Statistics for AIML - Descriptive statistics - Central Limit Theorem Tutorial
The central limit theorem states that if you take sufficiently large samples from a population and the sample size is greater than 30, then the sample means will be normally distributed, even if the population isn't normally distributed.
For example- if you take a sample of m=1000, and each sample size is n=50 from the population(e.g.- runs). Then the sample mean will be normally distributed.
In Layman’s terms – even if the data is not normally distributed, the mean of the distribution is normal distribution provided the sample size is large.
The central limit theorem is important because it is used in hypothesis testing and also to calculate confidence intervals.
Key Takeaways
- The central limit theorem (CLT) states that the distribution of sample means approximates a normal distribution as the sample size gets larger.
- Sample sizes equal to or greater than 30 are considered sufficient for the CLT to hold.
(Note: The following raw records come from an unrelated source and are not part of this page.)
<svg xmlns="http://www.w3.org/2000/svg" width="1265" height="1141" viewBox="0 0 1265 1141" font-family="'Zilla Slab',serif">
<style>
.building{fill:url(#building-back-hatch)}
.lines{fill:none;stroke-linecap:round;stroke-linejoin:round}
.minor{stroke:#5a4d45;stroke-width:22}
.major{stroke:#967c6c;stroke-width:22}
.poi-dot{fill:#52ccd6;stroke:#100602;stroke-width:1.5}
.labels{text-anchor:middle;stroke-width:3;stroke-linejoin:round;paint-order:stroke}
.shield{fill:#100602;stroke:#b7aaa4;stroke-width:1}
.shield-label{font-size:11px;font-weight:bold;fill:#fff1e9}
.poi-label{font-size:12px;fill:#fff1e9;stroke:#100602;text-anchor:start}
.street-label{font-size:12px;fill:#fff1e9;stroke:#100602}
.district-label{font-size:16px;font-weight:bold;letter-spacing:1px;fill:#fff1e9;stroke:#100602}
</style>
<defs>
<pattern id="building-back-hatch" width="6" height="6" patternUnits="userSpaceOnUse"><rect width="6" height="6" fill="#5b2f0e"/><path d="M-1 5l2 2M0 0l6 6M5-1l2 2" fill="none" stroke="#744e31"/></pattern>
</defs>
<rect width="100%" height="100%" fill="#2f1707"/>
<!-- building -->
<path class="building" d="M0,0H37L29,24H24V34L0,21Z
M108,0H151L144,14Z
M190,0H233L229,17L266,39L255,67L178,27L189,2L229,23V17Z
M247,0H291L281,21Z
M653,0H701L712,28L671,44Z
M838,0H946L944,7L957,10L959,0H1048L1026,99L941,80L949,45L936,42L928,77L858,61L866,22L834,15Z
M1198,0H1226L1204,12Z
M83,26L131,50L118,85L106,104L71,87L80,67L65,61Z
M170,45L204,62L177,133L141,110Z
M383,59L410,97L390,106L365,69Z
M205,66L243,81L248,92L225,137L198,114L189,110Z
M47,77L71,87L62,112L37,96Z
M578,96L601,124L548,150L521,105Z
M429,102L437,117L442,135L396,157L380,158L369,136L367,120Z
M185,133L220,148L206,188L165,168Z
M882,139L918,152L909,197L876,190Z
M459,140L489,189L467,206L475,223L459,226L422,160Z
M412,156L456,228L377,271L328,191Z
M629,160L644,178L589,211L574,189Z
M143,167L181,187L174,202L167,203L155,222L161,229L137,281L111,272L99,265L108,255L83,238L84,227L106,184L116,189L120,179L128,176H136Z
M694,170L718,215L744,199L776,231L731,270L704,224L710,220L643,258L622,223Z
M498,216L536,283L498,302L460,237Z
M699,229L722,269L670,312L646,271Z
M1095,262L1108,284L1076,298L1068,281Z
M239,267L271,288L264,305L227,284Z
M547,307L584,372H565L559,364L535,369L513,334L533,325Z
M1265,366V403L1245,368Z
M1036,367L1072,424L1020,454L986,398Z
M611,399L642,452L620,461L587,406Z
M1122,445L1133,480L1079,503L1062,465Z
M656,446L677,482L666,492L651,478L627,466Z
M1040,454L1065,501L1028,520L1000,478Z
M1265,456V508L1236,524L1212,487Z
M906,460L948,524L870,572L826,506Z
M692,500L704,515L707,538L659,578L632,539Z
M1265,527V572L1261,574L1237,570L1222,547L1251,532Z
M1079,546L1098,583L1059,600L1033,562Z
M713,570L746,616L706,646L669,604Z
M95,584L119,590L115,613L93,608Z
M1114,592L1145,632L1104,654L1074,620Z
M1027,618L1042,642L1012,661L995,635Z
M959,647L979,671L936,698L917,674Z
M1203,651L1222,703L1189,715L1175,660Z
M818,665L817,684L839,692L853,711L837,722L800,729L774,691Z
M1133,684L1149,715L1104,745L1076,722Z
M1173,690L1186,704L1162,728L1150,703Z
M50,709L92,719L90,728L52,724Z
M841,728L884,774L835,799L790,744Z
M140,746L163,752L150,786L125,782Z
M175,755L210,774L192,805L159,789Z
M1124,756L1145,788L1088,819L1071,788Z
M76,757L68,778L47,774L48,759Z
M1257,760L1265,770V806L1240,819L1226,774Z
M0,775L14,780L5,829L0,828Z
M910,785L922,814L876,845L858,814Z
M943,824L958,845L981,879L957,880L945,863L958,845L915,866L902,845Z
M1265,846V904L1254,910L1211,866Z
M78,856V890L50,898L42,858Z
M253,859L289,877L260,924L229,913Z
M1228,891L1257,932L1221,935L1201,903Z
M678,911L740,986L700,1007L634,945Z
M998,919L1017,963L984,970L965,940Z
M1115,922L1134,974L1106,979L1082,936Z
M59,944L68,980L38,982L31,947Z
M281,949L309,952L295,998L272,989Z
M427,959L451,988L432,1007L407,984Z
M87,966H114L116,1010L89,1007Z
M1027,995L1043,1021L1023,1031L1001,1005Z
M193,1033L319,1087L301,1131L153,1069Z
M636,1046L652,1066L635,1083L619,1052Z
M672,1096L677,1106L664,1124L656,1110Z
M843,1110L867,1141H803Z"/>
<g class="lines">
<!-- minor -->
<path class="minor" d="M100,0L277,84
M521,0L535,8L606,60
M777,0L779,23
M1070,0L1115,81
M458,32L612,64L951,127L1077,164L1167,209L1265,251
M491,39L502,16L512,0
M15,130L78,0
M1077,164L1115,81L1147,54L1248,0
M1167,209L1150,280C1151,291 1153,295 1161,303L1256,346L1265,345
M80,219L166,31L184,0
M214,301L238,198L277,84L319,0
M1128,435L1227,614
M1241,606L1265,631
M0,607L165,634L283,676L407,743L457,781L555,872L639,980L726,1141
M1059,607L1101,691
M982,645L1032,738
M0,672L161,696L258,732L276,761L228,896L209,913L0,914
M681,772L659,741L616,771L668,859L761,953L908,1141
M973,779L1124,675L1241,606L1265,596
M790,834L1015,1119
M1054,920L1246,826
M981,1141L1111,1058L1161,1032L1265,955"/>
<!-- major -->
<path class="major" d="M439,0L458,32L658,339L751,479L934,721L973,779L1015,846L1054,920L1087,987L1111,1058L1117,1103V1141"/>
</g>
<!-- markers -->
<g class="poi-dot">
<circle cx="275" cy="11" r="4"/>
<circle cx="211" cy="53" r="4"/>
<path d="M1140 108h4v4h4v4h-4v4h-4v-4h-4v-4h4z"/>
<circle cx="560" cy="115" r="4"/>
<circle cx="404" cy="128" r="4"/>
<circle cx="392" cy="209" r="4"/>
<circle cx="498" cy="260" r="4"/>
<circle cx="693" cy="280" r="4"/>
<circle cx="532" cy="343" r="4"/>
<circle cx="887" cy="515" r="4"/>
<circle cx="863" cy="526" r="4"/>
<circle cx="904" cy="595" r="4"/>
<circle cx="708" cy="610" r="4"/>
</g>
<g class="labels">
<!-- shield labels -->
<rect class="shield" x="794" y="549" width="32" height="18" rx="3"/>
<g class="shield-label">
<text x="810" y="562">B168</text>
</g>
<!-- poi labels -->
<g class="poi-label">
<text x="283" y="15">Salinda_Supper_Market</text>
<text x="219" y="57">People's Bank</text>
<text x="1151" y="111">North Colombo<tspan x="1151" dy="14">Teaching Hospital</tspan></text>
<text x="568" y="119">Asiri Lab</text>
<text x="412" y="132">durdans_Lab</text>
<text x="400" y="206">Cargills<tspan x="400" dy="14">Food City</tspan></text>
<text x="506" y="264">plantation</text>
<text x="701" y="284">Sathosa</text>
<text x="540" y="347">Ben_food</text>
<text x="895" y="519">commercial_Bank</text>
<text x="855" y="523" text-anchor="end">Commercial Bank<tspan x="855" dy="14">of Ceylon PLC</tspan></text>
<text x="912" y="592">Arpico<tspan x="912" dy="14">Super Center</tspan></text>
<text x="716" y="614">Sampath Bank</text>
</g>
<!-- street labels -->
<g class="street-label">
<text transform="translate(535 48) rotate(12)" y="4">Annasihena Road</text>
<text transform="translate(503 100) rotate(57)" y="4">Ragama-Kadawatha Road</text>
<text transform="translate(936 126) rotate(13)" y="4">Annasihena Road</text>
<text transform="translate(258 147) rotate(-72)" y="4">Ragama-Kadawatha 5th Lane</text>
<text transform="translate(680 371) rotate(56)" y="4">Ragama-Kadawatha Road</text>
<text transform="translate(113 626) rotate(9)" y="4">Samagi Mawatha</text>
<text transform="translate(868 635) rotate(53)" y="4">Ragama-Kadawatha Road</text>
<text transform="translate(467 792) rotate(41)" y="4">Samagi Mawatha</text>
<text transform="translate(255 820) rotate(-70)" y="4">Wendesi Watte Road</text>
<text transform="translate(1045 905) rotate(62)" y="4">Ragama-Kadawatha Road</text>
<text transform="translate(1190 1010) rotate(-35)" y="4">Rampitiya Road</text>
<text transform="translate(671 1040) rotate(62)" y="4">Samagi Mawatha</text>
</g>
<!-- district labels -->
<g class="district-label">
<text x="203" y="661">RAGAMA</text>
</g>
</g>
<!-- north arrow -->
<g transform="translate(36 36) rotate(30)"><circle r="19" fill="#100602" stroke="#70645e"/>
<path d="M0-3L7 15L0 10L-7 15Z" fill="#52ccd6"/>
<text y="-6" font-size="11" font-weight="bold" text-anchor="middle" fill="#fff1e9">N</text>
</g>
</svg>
- A key aspect of CLT is that the average of the sample means and standard deviations will equal the population mean and standard deviation.
- A sufficiently large sample size can predict the characteristics of a population accurately.
- Expectation of Sample Mean as a random variable = Population Mean. Symbolically E(X̄) = µ.
- Standard Deviation (X̄) = σ / √n (where σ is the standard deviation and n is the sample size).